====== ESTRATTO DELLA PAGINA ======

Il fatto del giorno
di Giorgio Dell'Arti
Caso Consip, il governo si salva
Nessuno vuole le elezioni anticipate, e perciò il governo esce vivo alla grande dal ginepraio Consip, benché al Senato i numeri siano in bilico. I senatori dovevano discutere cinque mozioni relative alla Consip e hanno approvato solo quelle, o parti di quelle, su cui la maggioranza era d’accordo, respingendo tutte le altre. Gentiloni, perciò, non potrà passare l’estate al mare, come magari sperava.
• Lei sa che basta la parola Consip - lingua marziana allo stato puro - per farmi venire la pelle d’oca.
“Consip”, cioè “CONcessionaria Servizi Informativi Pubblici”. Mi rendo conto che la spiegazione dell’acronimo non spiega niente. All’inizio (1997) questa Consip doveva fare effettivamente quello che dice il suo nome, cioè gestire i servizi informatici del Ministero del Tesoro, che la possiede al cento per cento. Negli anni però il suo ruolo è cambiato, perché attraverso i computer si possono fare tante cose, e alla fine, nel 2012, il governo Monti l’ha trasformata in centrale d’acquisto per la pubblica amministrazione, trasferendo a un’altra società (Sogei) le faccende informatiche. Che cosa significa “Centrale d’acquisto per la pubblica amministrazione”? In teoria, che qualunque cosa debba comprare la pubblica amministrazione - dalle penne a sfera all’affidamento delle pulizie - sarà la Consip ad acquistare, attraverso gare d’appalto seguite da contratti standard. È sensato pensare che si realizzeranno in questo modo risparmi notevoli, specialmente se le ditte in corsa per gli appalti saranno messe realmente in gara tra loro. Ma, ahimé, stando a una relazione di 600 pagine che la Corte dei Conti ha consegnato proprio adesso al ministero del Tesoro, risulta che le aziende vincitrici delle gare sono alla fine sempre quelle, le quali poi subappaltano a piacer loro e insomma neanche la Consip ha scalfito un sistema di potere a ragnatela che va avanti da anni e che si regge, è ovvio, sulle mazzette.
• Era su questo che il Senato doveva votare ieri?

====== INFORMAZIONI FORNITE ======

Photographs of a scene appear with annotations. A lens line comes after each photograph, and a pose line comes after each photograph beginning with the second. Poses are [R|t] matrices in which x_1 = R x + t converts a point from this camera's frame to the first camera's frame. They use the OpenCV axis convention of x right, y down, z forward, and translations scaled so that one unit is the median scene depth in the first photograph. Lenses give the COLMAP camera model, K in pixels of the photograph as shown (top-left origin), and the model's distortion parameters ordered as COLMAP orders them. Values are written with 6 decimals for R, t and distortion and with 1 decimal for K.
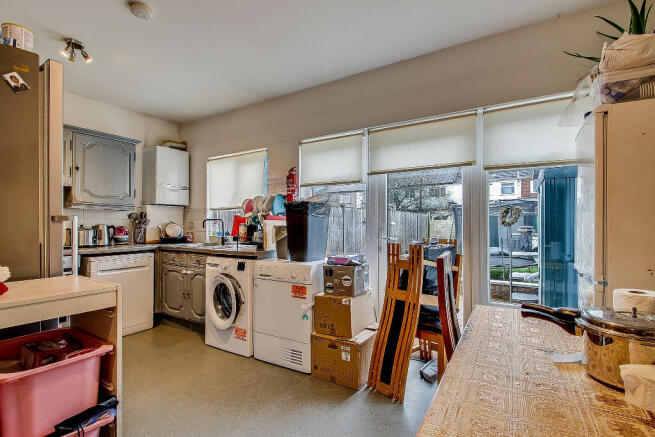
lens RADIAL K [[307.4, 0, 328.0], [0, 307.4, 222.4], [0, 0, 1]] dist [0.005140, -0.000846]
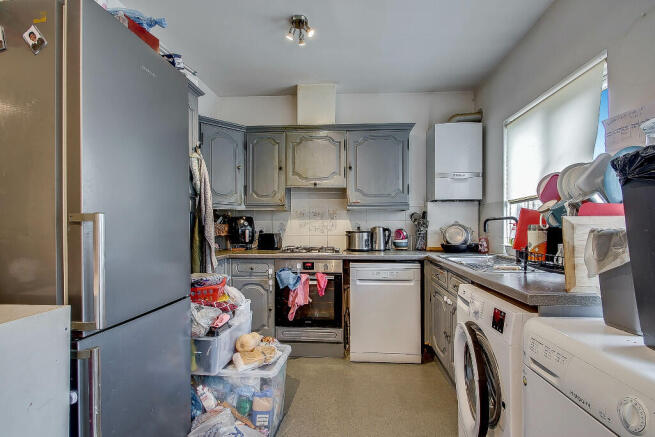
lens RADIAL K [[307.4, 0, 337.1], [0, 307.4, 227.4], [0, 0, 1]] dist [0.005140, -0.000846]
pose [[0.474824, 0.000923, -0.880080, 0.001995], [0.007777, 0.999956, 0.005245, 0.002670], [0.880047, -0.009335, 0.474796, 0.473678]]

======

Prosegui il testo sul caso Consip partendo dopo l'ultima frase riportata.

Per niente. Il Senato doveva respingere o approvare cinque mozioni il cui senso era questo: il governo deve procedere o no al rinnovo completo dei vertici della Consip, e per “completo” si intende soprattutto la sostituzione dell’amministratore delegato? Questo era il senso della mozione del governo e il Senato l’ha approvata. Le mozioni dell’opposizione puntavano invece alla messa in stato d’accusa del ministro Lotti. E queste mozioni, che avrebbero potuto portare alla rimozione del ministro e alle dimissioni del governo, sono state respinte.
• Come mai, invece di discutere del fatto che la Consip funziona male, s’è votato su questo?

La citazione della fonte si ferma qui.